──────── INPUT RECORDS

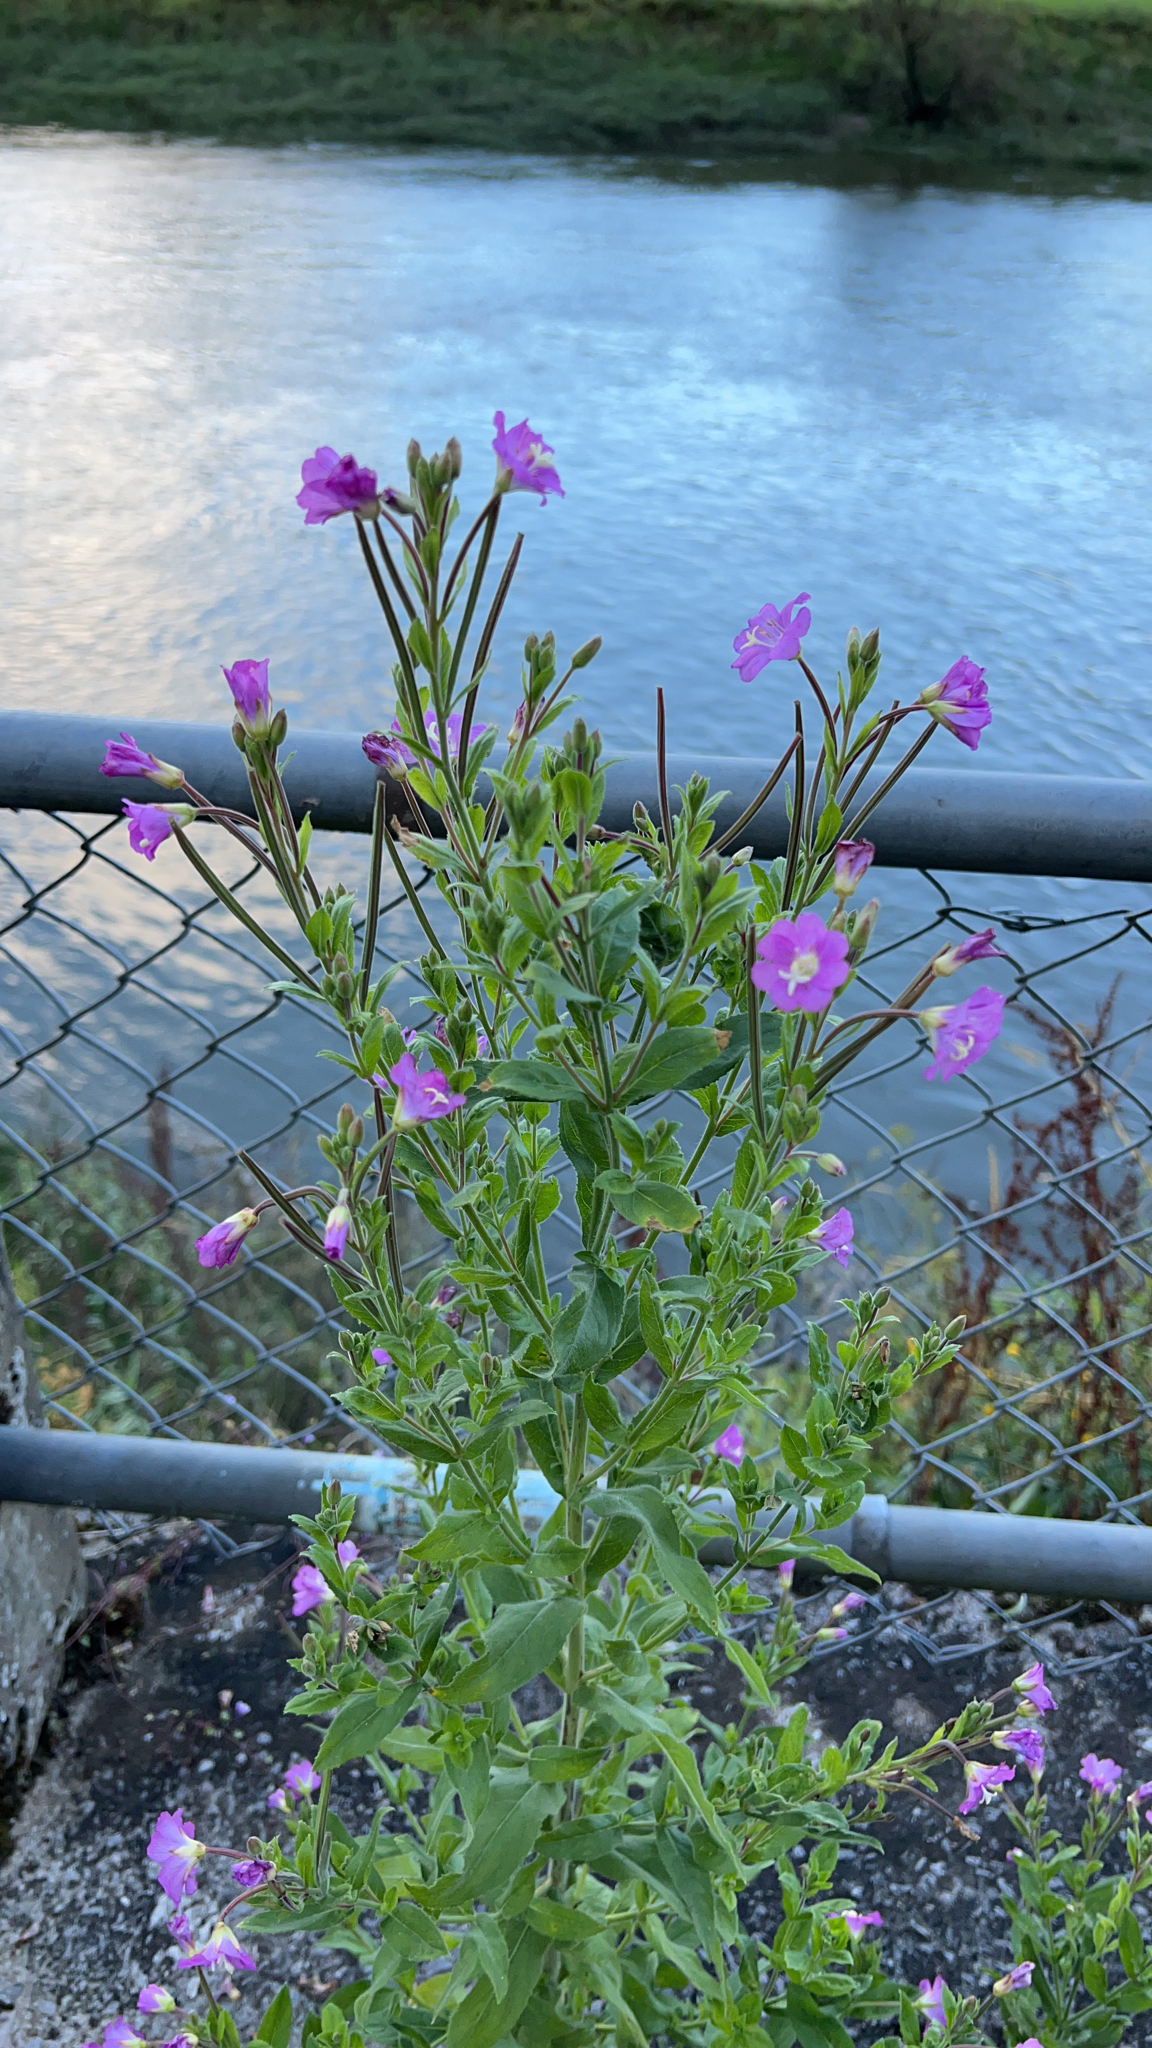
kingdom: Plantae
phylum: Tracheophyta
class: Magnoliopsida
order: Myrtales
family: Onagraceae
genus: Epilobium
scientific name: Epilobium hirsutum
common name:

────────────────

Copy every line of the listing above verbatim, leaving out the pictures.

RESPONSE:
kingdom: Plantae
phylum: Tracheophyta
class: Magnoliopsida
order: Myrtales
family: Onagraceae
genus: Epilobium
scientific name: Epilobium hirsutum
common name:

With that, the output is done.